◆ **WORK ITEM**
Your output should be every line below, copied exactly.

----- DATA TO EXAMINE

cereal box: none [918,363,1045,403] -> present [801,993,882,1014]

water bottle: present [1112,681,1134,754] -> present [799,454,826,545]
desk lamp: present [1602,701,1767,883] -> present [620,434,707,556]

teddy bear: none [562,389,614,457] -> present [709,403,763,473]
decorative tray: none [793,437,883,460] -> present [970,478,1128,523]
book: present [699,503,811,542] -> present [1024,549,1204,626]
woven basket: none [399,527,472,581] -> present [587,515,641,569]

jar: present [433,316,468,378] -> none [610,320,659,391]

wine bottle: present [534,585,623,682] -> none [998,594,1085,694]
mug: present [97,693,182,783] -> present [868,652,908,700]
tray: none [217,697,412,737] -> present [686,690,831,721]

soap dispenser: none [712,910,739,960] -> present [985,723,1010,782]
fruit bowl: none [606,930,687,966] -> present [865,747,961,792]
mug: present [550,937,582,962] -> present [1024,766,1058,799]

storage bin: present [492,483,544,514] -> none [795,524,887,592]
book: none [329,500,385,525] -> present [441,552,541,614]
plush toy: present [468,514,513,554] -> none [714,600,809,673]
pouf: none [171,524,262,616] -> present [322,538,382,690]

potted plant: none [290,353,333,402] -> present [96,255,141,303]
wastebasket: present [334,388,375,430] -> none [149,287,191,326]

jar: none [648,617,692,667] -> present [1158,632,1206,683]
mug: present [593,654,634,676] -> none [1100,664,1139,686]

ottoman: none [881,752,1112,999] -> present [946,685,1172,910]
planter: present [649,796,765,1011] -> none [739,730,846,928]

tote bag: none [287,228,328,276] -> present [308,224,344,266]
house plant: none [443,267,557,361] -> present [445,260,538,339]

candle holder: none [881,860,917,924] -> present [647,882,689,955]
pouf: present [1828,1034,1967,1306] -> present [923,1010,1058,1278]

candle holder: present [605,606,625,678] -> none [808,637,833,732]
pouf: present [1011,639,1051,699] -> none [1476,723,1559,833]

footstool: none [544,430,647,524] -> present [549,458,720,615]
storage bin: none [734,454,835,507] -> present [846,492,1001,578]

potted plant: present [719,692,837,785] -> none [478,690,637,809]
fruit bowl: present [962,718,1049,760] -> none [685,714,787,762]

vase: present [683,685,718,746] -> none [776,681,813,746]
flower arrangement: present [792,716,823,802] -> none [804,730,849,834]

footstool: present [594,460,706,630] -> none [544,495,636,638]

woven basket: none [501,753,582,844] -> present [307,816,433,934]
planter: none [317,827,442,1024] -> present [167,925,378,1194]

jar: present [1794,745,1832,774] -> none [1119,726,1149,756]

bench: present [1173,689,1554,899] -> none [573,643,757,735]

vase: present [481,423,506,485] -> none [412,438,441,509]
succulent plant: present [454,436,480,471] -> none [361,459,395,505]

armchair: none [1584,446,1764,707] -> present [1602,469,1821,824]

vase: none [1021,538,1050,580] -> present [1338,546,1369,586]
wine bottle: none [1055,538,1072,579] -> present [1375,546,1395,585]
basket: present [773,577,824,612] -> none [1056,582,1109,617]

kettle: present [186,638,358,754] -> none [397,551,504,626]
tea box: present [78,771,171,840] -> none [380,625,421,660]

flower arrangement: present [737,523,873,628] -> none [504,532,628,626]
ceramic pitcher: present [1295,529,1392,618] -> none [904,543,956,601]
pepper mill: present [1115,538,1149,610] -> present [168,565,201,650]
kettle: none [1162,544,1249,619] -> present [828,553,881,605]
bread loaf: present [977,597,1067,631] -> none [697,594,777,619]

----------

◆ **REPLY**
cereal box: none [918,363,1045,403] -> present [801,993,882,1014]

water bottle: present [1112,681,1134,754] -> present [799,454,826,545]
desk lamp: present [1602,701,1767,883] -> present [620,434,707,556]

teddy bear: none [562,389,614,457] -> present [709,403,763,473]
decorative tray: none [793,437,883,460] -> present [970,478,1128,523]
book: present [699,503,811,542] -> present [1024,549,1204,626]
woven basket: none [399,527,472,581] -> present [587,515,641,569]

jar: present [433,316,468,378] -> none [610,320,659,391]

wine bottle: present [534,585,623,682] -> none [998,594,1085,694]
mug: present [97,693,182,783] -> present [868,652,908,700]
tray: none [217,697,412,737] -> present [686,690,831,721]

soap dispenser: none [712,910,739,960] -> present [985,723,1010,782]
fruit bowl: none [606,930,687,966] -> present [865,747,961,792]
mug: present [550,937,582,962] -> present [1024,766,1058,799]

storage bin: present [492,483,544,514] -> none [795,524,887,592]
book: none [329,500,385,525] -> present [441,552,541,614]
plush toy: present [468,514,513,554] -> none [714,600,809,673]
pouf: none [171,524,262,616] -> present [322,538,382,690]

potted plant: none [290,353,333,402] -> present [96,255,141,303]
wastebasket: present [334,388,375,430] -> none [149,287,191,326]

jar: none [648,617,692,667] -> present [1158,632,1206,683]
mug: present [593,654,634,676] -> none [1100,664,1139,686]

ottoman: none [881,752,1112,999] -> present [946,685,1172,910]
planter: present [649,796,765,1011] -> none [739,730,846,928]

tote bag: none [287,228,328,276] -> present [308,224,344,266]
house plant: none [443,267,557,361] -> present [445,260,538,339]

candle holder: none [881,860,917,924] -> present [647,882,689,955]
pouf: present [1828,1034,1967,1306] -> present [923,1010,1058,1278]

candle holder: present [605,606,625,678] -> none [808,637,833,732]
pouf: present [1011,639,1051,699] -> none [1476,723,1559,833]

footstool: none [544,430,647,524] -> present [549,458,720,615]
storage bin: none [734,454,835,507] -> present [846,492,1001,578]

potted plant: present [719,692,837,785] -> none [478,690,637,809]
fruit bowl: present [962,718,1049,760] -> none [685,714,787,762]

vase: present [683,685,718,746] -> none [776,681,813,746]
flower arrangement: present [792,716,823,802] -> none [804,730,849,834]

footstool: present [594,460,706,630] -> none [544,495,636,638]

woven basket: none [501,753,582,844] -> present [307,816,433,934]
planter: none [317,827,442,1024] -> present [167,925,378,1194]

jar: present [1794,745,1832,774] -> none [1119,726,1149,756]

bench: present [1173,689,1554,899] -> none [573,643,757,735]

vase: present [481,423,506,485] -> none [412,438,441,509]
succulent plant: present [454,436,480,471] -> none [361,459,395,505]

armchair: none [1584,446,1764,707] -> present [1602,469,1821,824]

vase: none [1021,538,1050,580] -> present [1338,546,1369,586]
wine bottle: none [1055,538,1072,579] -> present [1375,546,1395,585]
basket: present [773,577,824,612] -> none [1056,582,1109,617]

kettle: present [186,638,358,754] -> none [397,551,504,626]
tea box: present [78,771,171,840] -> none [380,625,421,660]

flower arrangement: present [737,523,873,628] -> none [504,532,628,626]
ceramic pitcher: present [1295,529,1392,618] -> none [904,543,956,601]
pepper mill: present [1115,538,1149,610] -> present [168,565,201,650]
kettle: none [1162,544,1249,619] -> present [828,553,881,605]
bread loaf: present [977,597,1067,631] -> none [697,594,777,619]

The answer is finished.